Allennlp Seq2seq

December 28, 2018

Let’s continue to dive into Question Answering. Last time we have generated several variants of synthetic sequences, from which we need to extract “answers”. Each sequence type has each own pattern, and we want a neural network to find it. In a most general sense, this task looks like sequence transformation - Seq2seq, similar to NMT. In this post, I will describe how to implement a simple Seq2seq network with AllenNLP framework.

AllenNLP library includes components that standardize and simplify the creation of neural networks for text processing. Its developers conducted a great work decomposing variety of NLP tasks into separate blocks. It allowed to implement a set of universal pipeline components, suitable for reuse. Implemented components could be used directly from code or for creating configs.

I have created a repository for my experiments. It contains a simple config file along with some accessory files. Let’s take a look.

One of the main configuration parameters is a model. The model determines what happens to the data and the network during training and forecasting. The model parameter itself is a class that derives from allennlp.models.model.Model and implements the forward method. We will use simple_seq2seq model which implements a basic sequence transformation scheme.

seq2seq model

In classical seq2seq the source sequence is transformed by Encoder into representation, which is then read by Decoder to generate the target sequence. simple_seq2seq module implements only Decoder. The Encoder should be implemented in other class, passed as a model parameter. We will use the simplest encoder option - LSTM.

Here are some other useful model parameters:

source_embedder - This class assigns a pre-trained vector to each input token. We have no pre-trained vectors for synthetic data so we will use random vectors. We will also make them untrainable to prevent overfitting.
attention - attention function, used on each decoding step. Attention vector is concatenated with decoder state.
beam_size - the number of variants, generated by beam search during decoding.
scheduled_sampling_ratio - defines whether to use real or generated elements as a previous element during decoding.

Then we save our dataset so that the seq2seq dataset reader, implemented in AllenNLP, could work with it. Now we can launch training with a single command allennlp train config.json and observe training statistics on a Tensorboard. A trained model could be easily used from Python, here is an example.

It should be noticed, that model is quickly overfitting on a synthetic data, so I generated a lot of it.

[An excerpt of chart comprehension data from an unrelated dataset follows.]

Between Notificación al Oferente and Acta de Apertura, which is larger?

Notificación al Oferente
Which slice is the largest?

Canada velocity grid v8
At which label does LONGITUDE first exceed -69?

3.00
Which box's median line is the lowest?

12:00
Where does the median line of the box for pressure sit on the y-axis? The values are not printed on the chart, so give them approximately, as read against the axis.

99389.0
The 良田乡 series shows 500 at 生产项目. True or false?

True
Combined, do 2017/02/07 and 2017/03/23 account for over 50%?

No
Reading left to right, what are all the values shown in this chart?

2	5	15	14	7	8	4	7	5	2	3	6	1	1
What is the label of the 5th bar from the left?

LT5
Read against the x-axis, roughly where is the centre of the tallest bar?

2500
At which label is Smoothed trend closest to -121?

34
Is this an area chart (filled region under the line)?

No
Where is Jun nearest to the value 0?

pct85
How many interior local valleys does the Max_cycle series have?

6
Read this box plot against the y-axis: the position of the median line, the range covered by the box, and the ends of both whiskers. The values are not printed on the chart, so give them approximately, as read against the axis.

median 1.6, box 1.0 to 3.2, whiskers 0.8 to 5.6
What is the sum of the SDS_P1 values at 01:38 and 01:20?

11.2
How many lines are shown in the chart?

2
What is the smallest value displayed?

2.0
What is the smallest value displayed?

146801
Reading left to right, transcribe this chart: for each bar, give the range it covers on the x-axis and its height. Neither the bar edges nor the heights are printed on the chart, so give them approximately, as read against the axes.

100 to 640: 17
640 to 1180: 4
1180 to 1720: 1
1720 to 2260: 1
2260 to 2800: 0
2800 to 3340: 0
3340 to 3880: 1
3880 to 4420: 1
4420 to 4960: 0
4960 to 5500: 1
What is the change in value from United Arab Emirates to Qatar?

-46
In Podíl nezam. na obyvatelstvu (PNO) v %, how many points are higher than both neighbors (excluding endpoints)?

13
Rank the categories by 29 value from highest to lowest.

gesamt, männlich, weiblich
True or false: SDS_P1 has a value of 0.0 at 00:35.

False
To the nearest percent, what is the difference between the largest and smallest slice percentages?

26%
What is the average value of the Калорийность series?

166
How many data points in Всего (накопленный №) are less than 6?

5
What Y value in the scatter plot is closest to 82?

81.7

Unfortunately, AllenNLP seq2seq module is still under construction. It can’t handle all existing variants of seq2seq models. For example, you can’t implement Attention Transformer architecture from the article Attention is all you need. Attention Transformer requires a custom decoder, but it is hardcoded in simple_seq2seq. If you want to contribute AllenNLP seq2seq model, please, take a look at this issue. If you leave your reaction, it will help to focus AllenNLP developers attention on it.